• _SHORT TASK_
Copy every line of text in the data below word for word, and leave out the pictures.

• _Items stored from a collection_
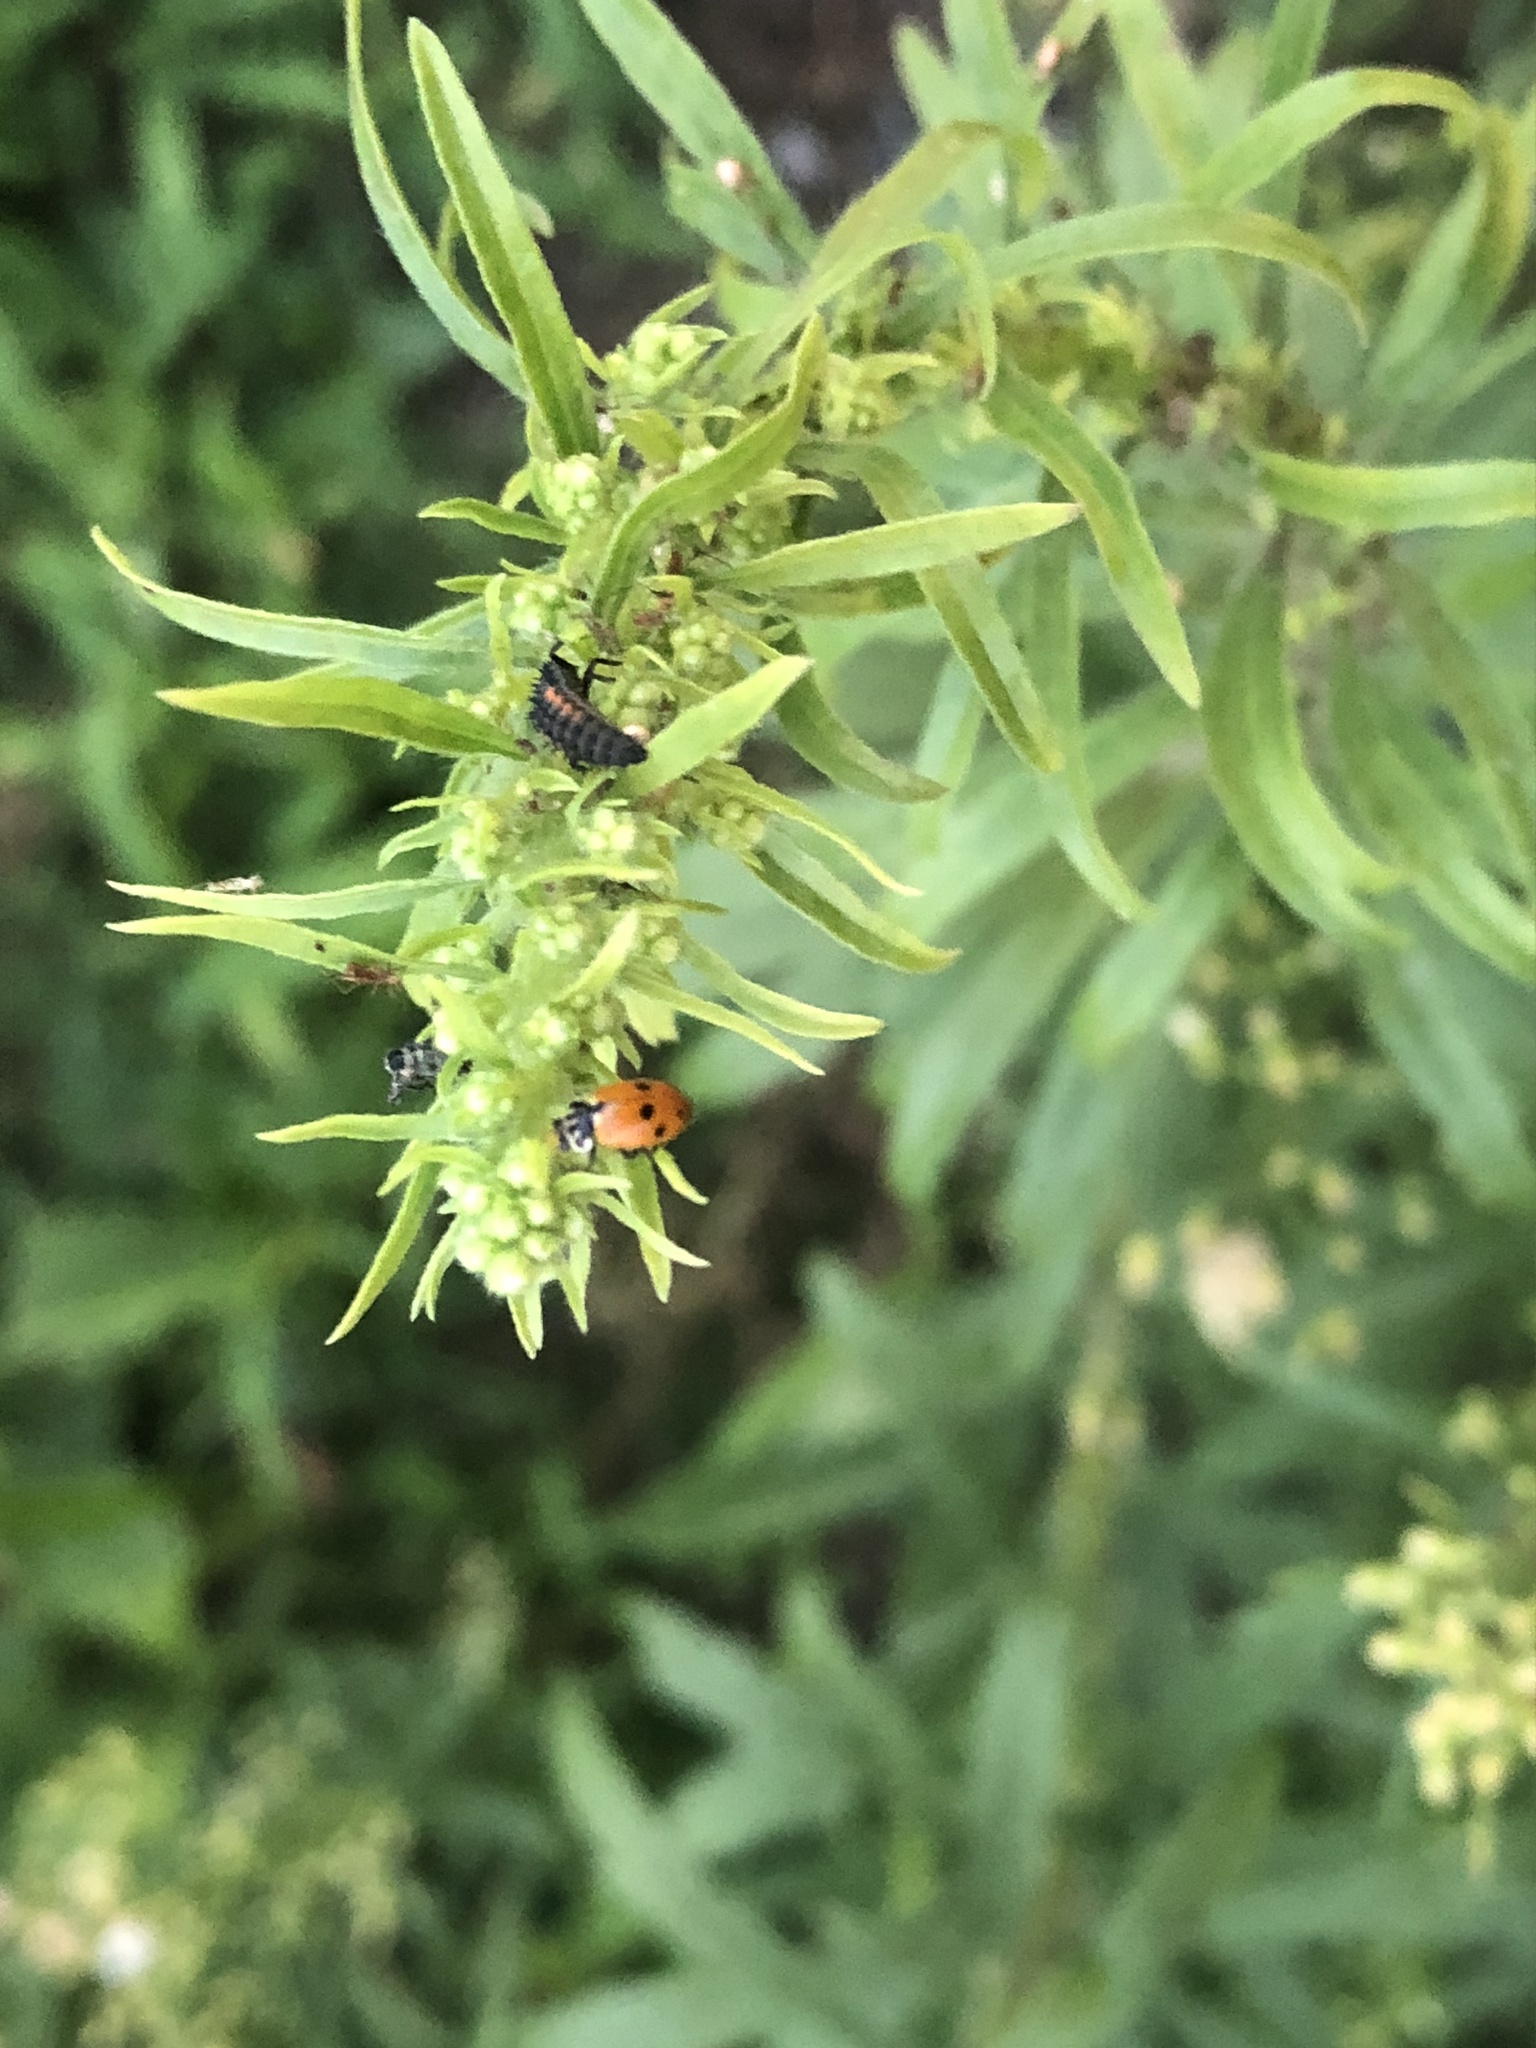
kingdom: Animalia
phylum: Arthropoda
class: Insecta
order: Coleoptera
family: Coccinellidae
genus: Hippodamia
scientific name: Hippodamia variegata
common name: Ladybird beetle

• _RESULT_
kingdom: Animalia
phylum: Arthropoda
class: Insecta
order: Coleoptera
family: Coccinellidae
genus: Hippodamia
scientific name: Hippodamia variegata
common name: Ladybird beetle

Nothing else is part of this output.